Lesetext
::::::

# pflanzenkauf bei werner



## Teichforum.info (4. Mai 2004)

hallöchen,

habe gerade ein paar wasserpflanzen (froschbiß & __ wassernuß) bei werner gekauft.
hat jemand schon erfahrung damit? bestimmt oder? wie lange muß ich warten bis die in meinen teich sind (lieferzeit)


----------



## Teichforum.info (4. Mai 2004)

Hallo Galrian,

das beste wird sein, Du fragst Werner direkt, bis wann er liefern kann. Alles andere ist reine Spekulation. Die Lieferzeit ist sicher auch davon abhängig, wieviel er gerade zu tun hat.


----------



## Teichforum.info (4. Mai 2004)

hallo werner,

wenn du diesen beitrag liest sag doch mal bescheid.


----------



## Teichforum.info (4. Mai 2004)

hi,

mit der Lieferzeit würde mich auch mal interessieren, erwarte auch noch ne Bestellung

Mathias Müller


----------



## Teichforum.info (4. Mai 2004)

Also bei mir gings schnell   

In der Post sind die Pflanzen wenns schlecht läuft 2 Tage, wann Werner Zeit hat sie zu verpacken und zur Post zu bringen - das sagt er sicher später selbst  :razz:


----------



## Teichforum.info (5. Mai 2004)

hallo zusammen,

habe gerade heute meine lieferung bekommen    

zusätzlich zu den obengenannten faktoren kommt noch hinzu welche art von pflanzen ihr bestellt habt - sind es sorten die erst sehr spät ausschlagen (auch abhängig von der jeweiligen witterung) kommt die lieferung später wenn die pflanzen auch ein verbünftiges anfangsleben zeigen   

jürgen


----------



## Teichforum.info (5. Mai 2004)

Hallo,

eigentlich gehört das Thema ja nicht hier ins Forum, aber ich hoffe Tommi ist nicht böse, wenn ich hier einmal pauschal antworte:

Ich habe auf meiner Internetseite angegeben wann für welche Pflanzen in der Regel die Versandzeit beginnt. Bei den meisten Teichpflanzen ist das ab Mitte April, bei den Seerosen ab Mitte Mai. Je nach dem wie das Frühjahr klimatisch verläuft, können sich die Termine um 2 Wochen nach vorne oder hinten verschieben. Winterharte Sachen wachsen bei mir alle im Freiland und nicht im Treibhaus, also kann ich da auch nichts schieben.

::::::

Bereitgestellte Daten
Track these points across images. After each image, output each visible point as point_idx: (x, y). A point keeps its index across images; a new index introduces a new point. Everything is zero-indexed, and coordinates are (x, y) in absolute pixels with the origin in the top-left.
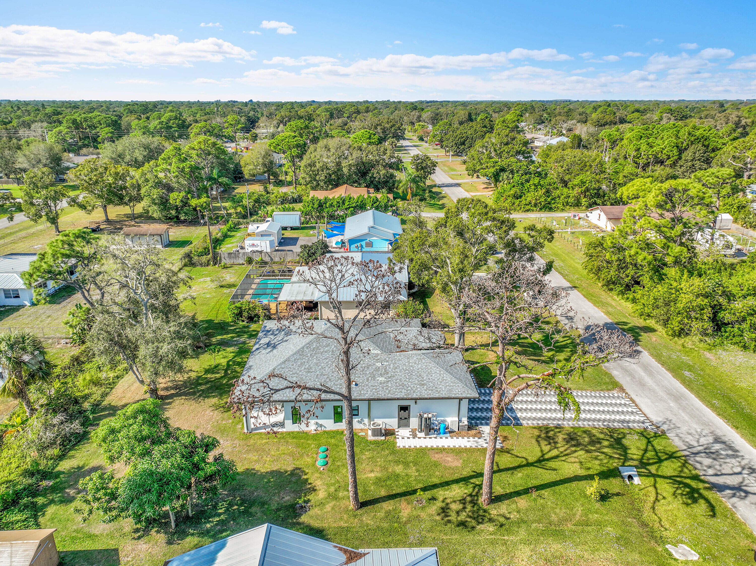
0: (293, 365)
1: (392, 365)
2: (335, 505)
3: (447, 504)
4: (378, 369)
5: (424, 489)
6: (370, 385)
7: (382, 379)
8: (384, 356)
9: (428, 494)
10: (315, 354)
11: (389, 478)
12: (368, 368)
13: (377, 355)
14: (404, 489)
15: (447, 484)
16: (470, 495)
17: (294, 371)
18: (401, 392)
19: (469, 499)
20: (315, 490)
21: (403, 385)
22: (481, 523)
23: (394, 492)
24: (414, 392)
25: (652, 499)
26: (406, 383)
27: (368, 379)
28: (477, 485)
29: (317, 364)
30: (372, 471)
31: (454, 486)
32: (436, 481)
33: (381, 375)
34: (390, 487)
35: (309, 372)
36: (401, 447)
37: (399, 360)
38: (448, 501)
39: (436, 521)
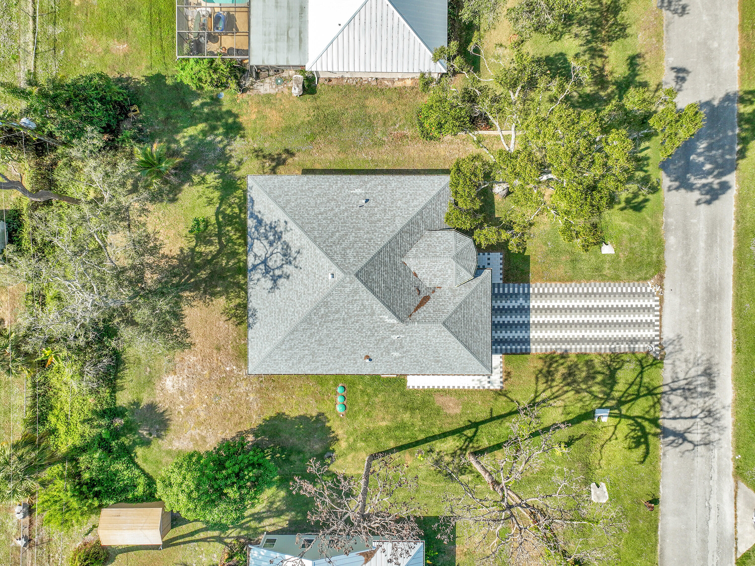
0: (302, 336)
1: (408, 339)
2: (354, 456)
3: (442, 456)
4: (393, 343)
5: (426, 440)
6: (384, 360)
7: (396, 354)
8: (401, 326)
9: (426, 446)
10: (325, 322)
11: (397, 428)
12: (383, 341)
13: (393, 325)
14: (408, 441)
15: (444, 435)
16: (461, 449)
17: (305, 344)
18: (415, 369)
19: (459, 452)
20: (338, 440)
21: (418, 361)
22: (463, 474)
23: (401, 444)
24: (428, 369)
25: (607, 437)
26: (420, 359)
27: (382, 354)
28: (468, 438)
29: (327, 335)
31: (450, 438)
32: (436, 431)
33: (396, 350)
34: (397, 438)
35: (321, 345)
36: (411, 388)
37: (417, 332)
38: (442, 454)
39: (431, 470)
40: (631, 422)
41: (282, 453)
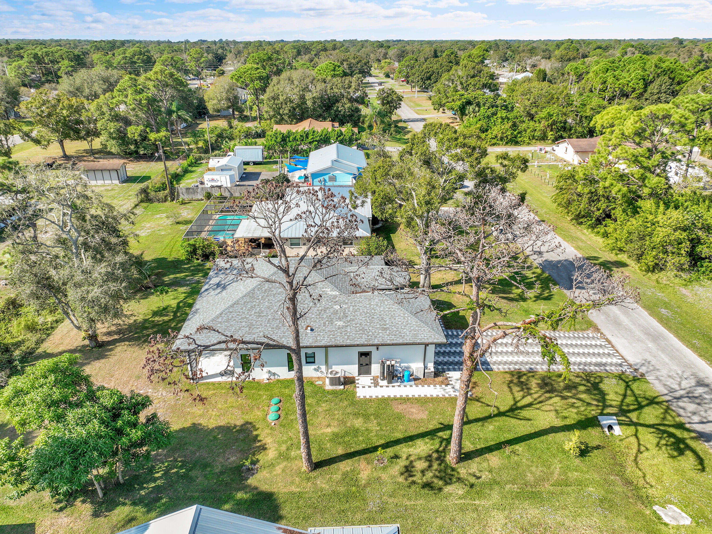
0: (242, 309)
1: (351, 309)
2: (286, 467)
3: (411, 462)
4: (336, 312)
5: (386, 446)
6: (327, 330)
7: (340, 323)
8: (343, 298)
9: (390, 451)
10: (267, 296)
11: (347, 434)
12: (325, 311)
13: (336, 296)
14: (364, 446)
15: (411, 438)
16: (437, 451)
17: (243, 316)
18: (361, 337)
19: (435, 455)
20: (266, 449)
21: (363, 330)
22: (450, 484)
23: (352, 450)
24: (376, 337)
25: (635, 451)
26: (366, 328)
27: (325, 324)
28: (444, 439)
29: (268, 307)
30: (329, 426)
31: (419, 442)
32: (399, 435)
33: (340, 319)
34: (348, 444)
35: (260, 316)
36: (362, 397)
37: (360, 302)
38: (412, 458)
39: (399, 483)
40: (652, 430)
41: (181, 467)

::::::

Zu bearbeitende Aufgaben
**a)** Beantworte anhand der Forumsdiskussion über den Pflanzenkauf bei Werner folgende Fragen:
(i) Welche beiden Wasserpflanzen hat Galrian bei Werner gekauft?
(ii) Wie lange sind die Pflanzen laut dem Beitrag, der mit „Also bei mir gings schnell“ beginnt, im ungünstigsten Fall mit der Post unterwegs?
(iii) Ab wann beginnt nach Werners Angaben in der Regel der Versand von Seerosen?
**b)** Nenne alle Personennamen, die in der Forumsdiskussion über den Pflanzenkauf bei Werner vorkommen.
**c)** Schreibe die Forumsdiskussion über den Pflanzenkauf bei Werner nach ihrem letzten Satz weiter.
Die Auflistung spielt dafür keine Rolle.

Schriftliche Antworten
**a)**
(i) Froschbiß und Wassernuß
(ii) 2 Tage
(iii) Ab Mitte Mai

**b)** Werner, Galrian, Mathias Müller, Jürgen, Tommi

**c)**
In diesem Jahr haben wir einen sehr merkwürdigen Witterungsverlauf. Obwohl es tags oft sehr warm war, hat es nachts noch sehr lange gefroren. Meine Teiche waren in der Woche nach Ostern zum letzten mal mit einer geschlossenen Eisdecke bedeckt. Durch das kalte Wasser hat sich bei den meisten Pflanzen der Austrieb verzögert, besonders stark bei allen Unterwasserpflanzen. Ich bin da in einem Dilemma, denn ich darf noch nicht zu viel von den Unterwasserpflanzen ernten, sonst wächst nichts mehr nach.

Absolute Fehlanzeige ist im Moment bei Trapa natans und Zizania latifolia. Ich habe schon versucht bei Kollegen Pflanzen dazu zu kaufen, aber überall das gleiche Bild. Was man haben kann (unter anderem auch in allen Gartencentern), ist Trapa bicornis aus Südostasien, aber die wird in unserem Klima nichts. Trotzdem wird sie unter dem Namen Trapa natans verkauft.

Dann gibt es bei mir auch eine Reihe tropischer Pflanzen, z.B. Eichhornia und Azolla. Die verschicke ich grundsätzlich erst nach den Eisheiligen. Das gleiche gilt für __ tropische Seerosen.

Im Frühling gibt es bei mir immer einen Auftragstau. 80 - 90 % der jährlichen Bestellungen geht zwischen April und Juni ein. Ich arbeite die Bestellungen so schnell wie möglich ab, und ich bemühe mich, daß es nicht zu Teillieferungen kommt. Trotzdem gibt es im Frühling sehr lange Wartezeiten. Wer z.B. im Februar schon bestellt hat, und in seiner Bestellung ein paar spät austreibende Pflanzen hat (Trapa natans ...), der hat bis jetzt noch nichts bekommen. Ich hoffe, daß bis Mitte Mai endlich alle Pflanzen verschickbar sind. Dann dauert es wahrscheinlich ein bis zwei Wochen bis der Auftragstau abgearbeitet ist. Was dann an Bestellungen reinkommt, wird innert einer Woche bearbeitet.

Werner


----------



## Teichforum.info (5. Mai 2004)

Nymphaion schrieb:
			
		

> Hallo,
> 
> Durch das kalte Wasser hat sich bei den meisten Pflanzen der Austrieb verzögert, besonders stark bei allen Unterwasserpflanzen.



genau die habbich natürlich bestellt    werd es auch ohne überleben und besser als sofort so mikrige dinger zu bekommen iss das waren allemal.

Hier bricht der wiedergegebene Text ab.